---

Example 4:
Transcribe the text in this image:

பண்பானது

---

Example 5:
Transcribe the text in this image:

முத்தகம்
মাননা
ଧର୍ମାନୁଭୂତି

■ ■ ■ ■ ■

• Problem to solve
Print every record above exactly as it stands.

• Output for this exercise
---

Example 4:
Transcribe the text in this image:

பண்பானது

---

Example 5:
Transcribe the text in this image:

முத்தகம்
মাননা
ଧର୍ମାନୁଭୂତି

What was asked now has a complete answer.